# TASK TO CARRY OUT
Give back the full data, retyped precisely.

(Saved data entries)
——
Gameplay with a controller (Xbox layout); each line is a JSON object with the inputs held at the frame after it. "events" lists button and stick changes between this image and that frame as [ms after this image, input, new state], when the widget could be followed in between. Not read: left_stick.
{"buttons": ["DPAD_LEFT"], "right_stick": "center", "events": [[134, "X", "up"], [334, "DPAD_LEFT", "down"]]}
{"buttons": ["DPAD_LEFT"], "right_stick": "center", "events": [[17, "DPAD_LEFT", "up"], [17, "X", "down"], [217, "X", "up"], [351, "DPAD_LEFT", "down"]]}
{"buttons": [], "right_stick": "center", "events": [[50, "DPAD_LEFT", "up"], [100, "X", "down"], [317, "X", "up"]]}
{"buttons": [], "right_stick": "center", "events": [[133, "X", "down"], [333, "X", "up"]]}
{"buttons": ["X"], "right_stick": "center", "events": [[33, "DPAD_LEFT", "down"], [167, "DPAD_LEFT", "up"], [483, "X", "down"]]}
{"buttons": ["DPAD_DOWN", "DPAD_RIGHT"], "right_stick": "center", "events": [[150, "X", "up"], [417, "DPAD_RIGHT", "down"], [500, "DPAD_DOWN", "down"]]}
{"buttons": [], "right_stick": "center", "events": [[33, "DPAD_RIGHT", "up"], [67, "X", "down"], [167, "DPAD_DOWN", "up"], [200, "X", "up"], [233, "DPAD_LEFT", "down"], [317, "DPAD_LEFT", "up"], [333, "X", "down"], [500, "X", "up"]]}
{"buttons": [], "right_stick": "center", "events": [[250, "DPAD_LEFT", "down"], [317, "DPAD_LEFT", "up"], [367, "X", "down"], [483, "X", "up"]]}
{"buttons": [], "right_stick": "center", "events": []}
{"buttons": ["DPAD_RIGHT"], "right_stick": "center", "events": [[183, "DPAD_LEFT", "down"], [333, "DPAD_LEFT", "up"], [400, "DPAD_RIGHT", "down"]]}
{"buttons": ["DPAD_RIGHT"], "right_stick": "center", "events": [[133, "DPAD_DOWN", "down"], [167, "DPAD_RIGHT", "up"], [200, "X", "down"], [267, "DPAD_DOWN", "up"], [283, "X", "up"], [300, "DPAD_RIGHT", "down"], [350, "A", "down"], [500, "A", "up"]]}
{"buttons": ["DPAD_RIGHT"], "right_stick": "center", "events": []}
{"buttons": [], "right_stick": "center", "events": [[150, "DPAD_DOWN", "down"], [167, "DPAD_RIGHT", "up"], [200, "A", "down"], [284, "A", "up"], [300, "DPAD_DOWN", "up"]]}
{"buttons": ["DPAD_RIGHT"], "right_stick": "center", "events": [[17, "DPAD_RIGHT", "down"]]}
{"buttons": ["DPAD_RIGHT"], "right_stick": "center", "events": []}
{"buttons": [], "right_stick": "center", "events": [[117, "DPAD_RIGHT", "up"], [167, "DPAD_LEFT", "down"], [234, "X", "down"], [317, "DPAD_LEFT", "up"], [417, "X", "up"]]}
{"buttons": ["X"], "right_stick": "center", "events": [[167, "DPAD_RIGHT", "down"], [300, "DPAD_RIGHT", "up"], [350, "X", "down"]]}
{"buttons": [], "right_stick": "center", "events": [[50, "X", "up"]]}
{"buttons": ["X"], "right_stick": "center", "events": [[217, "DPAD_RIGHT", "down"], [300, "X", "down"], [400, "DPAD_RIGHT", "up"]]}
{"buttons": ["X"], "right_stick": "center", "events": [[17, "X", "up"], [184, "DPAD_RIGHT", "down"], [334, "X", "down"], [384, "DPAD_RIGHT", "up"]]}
——
# OUTPUT OF THE TASK
Gameplay with a controller (Xbox layout); each line is a JSON object with the inputs held at the frame after it. "events" lists button and stick changes between this image and that frame as [ms after this image, input, new state], when the widget could be followed in between. Not read: left_stick.
{"buttons": ["DPAD_LEFT"], "right_stick": "center", "events": [[134, "X", "up"], [334, "DPAD_LEFT", "down"]]}
{"buttons": ["DPAD_LEFT"], "right_stick": "center", "events": [[17, "DPAD_LEFT", "up"], [17, "X", "down"], [217, "X", "up"], [351, "DPAD_LEFT", "down"]]}
{"buttons": [], "right_stick": "center", "events": [[50, "DPAD_LEFT", "up"], [100, "X", "down"], [317, "X", "up"]]}
{"buttons": [], "right_stick": "center", "events": [[133, "X", "down"], [333, "X", "up"]]}
{"buttons": ["X"], "right_stick": "center", "events": [[33, "DPAD_LEFT", "down"], [167, "DPAD_LEFT", "up"], [483, "X", "down"]]}
{"buttons": ["DPAD_DOWN", "DPAD_RIGHT"], "right_stick": "center", "events": [[150, "X", "up"], [417, "DPAD_RIGHT", "down"], [500, "DPAD_DOWN", "down"]]}
{"buttons": [], "right_stick": "center", "events": [[33, "DPAD_RIGHT", "up"], [67, "X", "down"], [167, "DPAD_DOWN", "up"], [200, "X", "up"], [233, "DPAD_LEFT", "down"], [317, "DPAD_LEFT", "up"], [333, "X", "down"], [500, "X", "up"]]}
{"buttons": [], "right_stick": "center", "events": [[250, "DPAD_LEFT", "down"], [317, "DPAD_LEFT", "up"], [367, "X", "down"], [483, "X", "up"]]}
{"buttons": [], "right_stick": "center", "events": []}
{"buttons": ["DPAD_RIGHT"], "right_stick": "center", "events": [[183, "DPAD_LEFT", "down"], [333, "DPAD_LEFT", "up"], [400, "DPAD_RIGHT", "down"]]}
{"buttons": ["DPAD_RIGHT"], "right_stick": "center", "events": [[133, "DPAD_DOWN", "down"], [167, "DPAD_RIGHT", "up"], [200, "X", "down"], [267, "DPAD_DOWN", "up"], [283, "X", "up"], [300, "DPAD_RIGHT", "down"], [350, "A", "down"], [500, "A", "up"]]}
{"buttons": ["DPAD_RIGHT"], "right_stick": "center", "events": []}
{"buttons": [], "right_stick": "center", "events": [[150, "DPAD_DOWN", "down"], [167, "DPAD_RIGHT", "up"], [200, "A", "down"], [284, "A", "up"], [300, "DPAD_DOWN", "up"]]}
{"buttons": ["DPAD_RIGHT"], "right_stick": "center", "events": [[17, "DPAD_RIGHT", "down"]]}
{"buttons": ["DPAD_RIGHT"], "right_stick": "center", "events": []}
{"buttons": [], "right_stick": "center", "events": [[117, "DPAD_RIGHT", "up"], [167, "DPAD_LEFT", "down"], [234, "X", "down"], [317, "DPAD_LEFT", "up"], [417, "X", "up"]]}
{"buttons": ["X"], "right_stick": "center", "events": [[167, "DPAD_RIGHT", "down"], [300, "DPAD_RIGHT", "up"], [350, "X", "down"]]}
{"buttons": [], "right_stick": "center", "events": [[50, "X", "up"]]}
{"buttons": ["X"], "right_stick": "center", "events": [[217, "DPAD_RIGHT", "down"], [300, "X", "down"], [400, "DPAD_RIGHT", "up"]]}
{"buttons": ["X"], "right_stick": "center", "events": [[17, "X", "up"], [184, "DPAD_RIGHT", "down"], [334, "X", "down"], [384, "DPAD_RIGHT", "up"]]}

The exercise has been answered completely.